What you have to do —
Switch "encoding" to "notation" throughout the records and write them out again with nothing else changed. Leave the pictures out of your answer.

Materials provided —
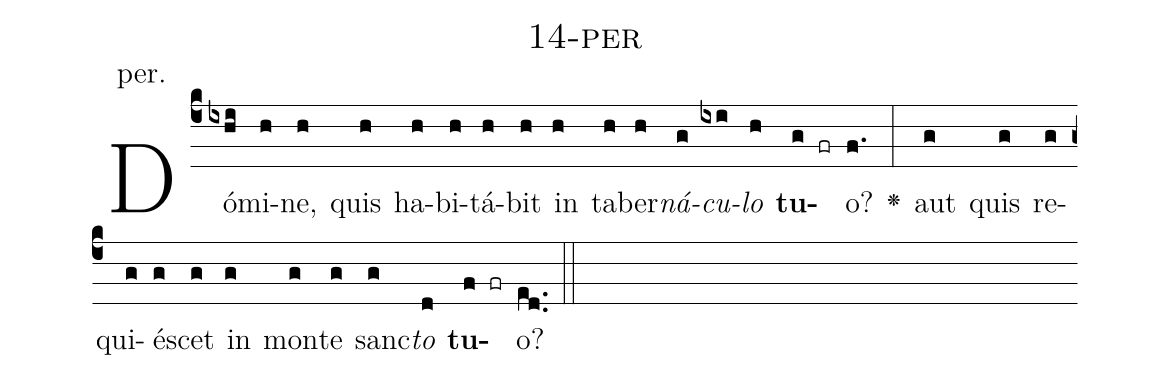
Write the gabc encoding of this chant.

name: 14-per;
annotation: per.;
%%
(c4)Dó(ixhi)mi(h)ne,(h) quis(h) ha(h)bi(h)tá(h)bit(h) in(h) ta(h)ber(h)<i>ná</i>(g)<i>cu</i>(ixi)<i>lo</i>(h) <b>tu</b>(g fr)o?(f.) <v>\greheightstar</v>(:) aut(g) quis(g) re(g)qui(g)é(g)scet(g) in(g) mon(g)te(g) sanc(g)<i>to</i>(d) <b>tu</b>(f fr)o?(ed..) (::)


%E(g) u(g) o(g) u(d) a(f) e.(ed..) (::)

Solution to this exercise —
Write the gabc notation of this chant.

name: 14-per;
annotation: per.;
%%
(c4)Dó(ixhi)mi(h)ne,(h) quis(h) ha(h)bi(h)tá(h)bit(h) in(h) ta(h)ber(h)<i>ná</i>(g)<i>cu</i>(ixi)<i>lo</i>(h) <b>tu</b>(g fr)o?(f.) <v>\greheightstar</v>(:) aut(g) quis(g) re(g)qui(g)é(g)scet(g) in(g) mon(g)te(g) sanc(g)<i>to</i>(d) <b>tu</b>(f fr)o?(ed..) (::)


%E(g) u(g) o(g) u(d) a(f) e.(ed..) (::)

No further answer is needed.